Molecular Materials Research


The Molecular Materials Group is part of the Materials Science Division at Argonne National Laboratory. The focus of this group's work is synthesis and characterization of novel materials whose unique properties originate at the molecular level. The length scales range from the atomistic level to polymers. The group's expertise includes self assembly, organic synthesis, crystal growth, single crystal X-ray diffraction, nuclear magnetic resonance (NMR) electron spin resonance (ESR) spectroscopy, magnetic susceptibility and electrical transport measurements, and Raman spectroscopy. The Molecular Materials Group also has a sizable computational effort based on electronic structure calculations and molecular dynamics simulations to provide insight into the properties of new materials. We have numerous collaborations within Argonne as well as with chemists and physicists around the world. Some of the group members have affiliations with the Chemistry Division (CHM) and Center for Nanoscale Materials (CNM).
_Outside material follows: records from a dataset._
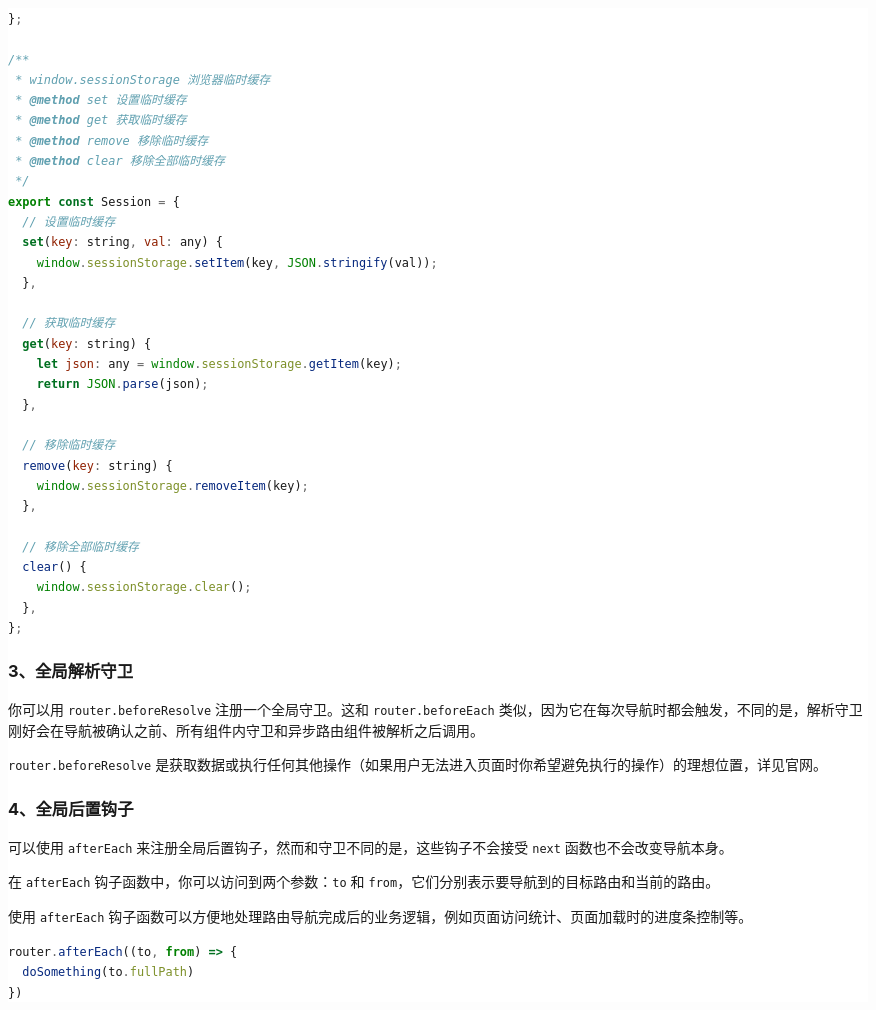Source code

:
 ```javascript
};

/**
 * window.sessionStorage 浏览器临时缓存
 * @method set 设置临时缓存
 * @method get 获取临时缓存
 * @method remove 移除临时缓存
 * @method clear 移除全部临时缓存
 */
export const Session = {
  // 设置临时缓存
  set(key: string, val: any) {
    window.sessionStorage.setItem(key, JSON.stringify(val));
  },

  // 获取临时缓存
  get(key: string) {
    let json: any = window.sessionStorage.getItem(key);
    return JSON.parse(json);
  },

  // 移除临时缓存
  remove(key: string) {
    window.sessionStorage.removeItem(key);
  },

  // 移除全部临时缓存
  clear() {
    window.sessionStorage.clear();
  },
};

```

### 3、全局解析守卫

你可以用 `router.beforeResolve` 注册一个全局守卫。这和 `router.beforeEach` 类似，因为它在每次导航时都会触发，不同的是，解析守卫刚好会在导航被确认之前、所有组件内守卫和异步路由组件被解析之后调用。

`router.beforeResolve` 是获取数据或执行任何其他操作（如果用户无法进入页面时你希望避免执行的操作）的理想位置，详见官网。

### 4、全局后置钩子

可以使用 `afterEach` 来注册全局后置钩子，然而和守卫不同的是，这些钩子不会接受 `next` 函数也不会改变导航本身。

在 `afterEach` 钩子函数中，你可以访问到两个参数：`to` 和 `from`，它们分别表示要导航到的目标路由和当前的路由。

使用 `afterEach` 钩子函数可以方便地处理路由导航完成后的业务逻辑，例如页面访问统计、页面加载时的进度条控制等。

```javascript
router.afterEach((to, from) => {
  doSomething(to.fullPath)
})
```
Synthesis and Characterization

Our expertise in synthesis is being used to assemble 1-D, 2-D, and 3-D structures with unique nanoscale control and tailored to give conducting, magnetic, and catalytic properties in a fascinating regime. These materials are of fundamental and technological interest. Among the materials are

  • Nanoparticle composites to exploit the novel properties of organized arrays of nanoparticles for electronic, magnetic, or photonic applications.
  • Nanoporous materials for use as catalysts, hosts for clusters, and templates for nanowires, nanotubes, nanodots, etc.
  • Patterned surfaces and thin films from soft matter such as diblock copolymers and organic metals for molecular and/or hybrid electronics.

Another part of our program involves the design, synthesis, and characterization of nanostructured materials incorporating biomolecule arrays that exploit the capabilities of biological molecules to store and transduce energy. Among the material being investigated are

  • Use polymer-grafted, lipid-based complex fluids for the formation of functionally-active, hierarchically-structured and vectorial-ordered arrays of proteins in synthetically-derived scaffolds.
  • The integration of the proteo-complex fluids into rigid mesoporous inorganic frameworks and modification of the frameworks to tailor electronic transport and photon-induced processes between the biomolecules and the host.
  • The interfacing of the proteo-complex fluids with carbon based electrode surfaces and modification of the interface to tailor field-induced ionic transport processes at the interface.


The computational studies are being done to provide insight into the energetics, dynamics, and structures of new materials at the molecular level. State-of-the-art quantum chemical methods are being developed for accurate energy calculations that have applications in modeling chemical vapor deposition reactions, combustion reactions, catalysis mechanisms, atmospheric chemistry, etc. These and other methods are being applied to investigations of new materials such as nanocrystalline diamond, polymer electrolytes for use in lithium batteries, diblock copolymers, and nanoparticles. Studies are also being carried out on surface reactions including reaction mechanisms of diamond thin film growth, functionalization of diamond, catalytic reaction mechanisms in nanoporous materials, and electrode/electrolyte interfaces important in fuel cells.


The group maintains several state-of-the-art facilities including an X-ray diffractometer, atomic force microscope, and a Beowulf cluster.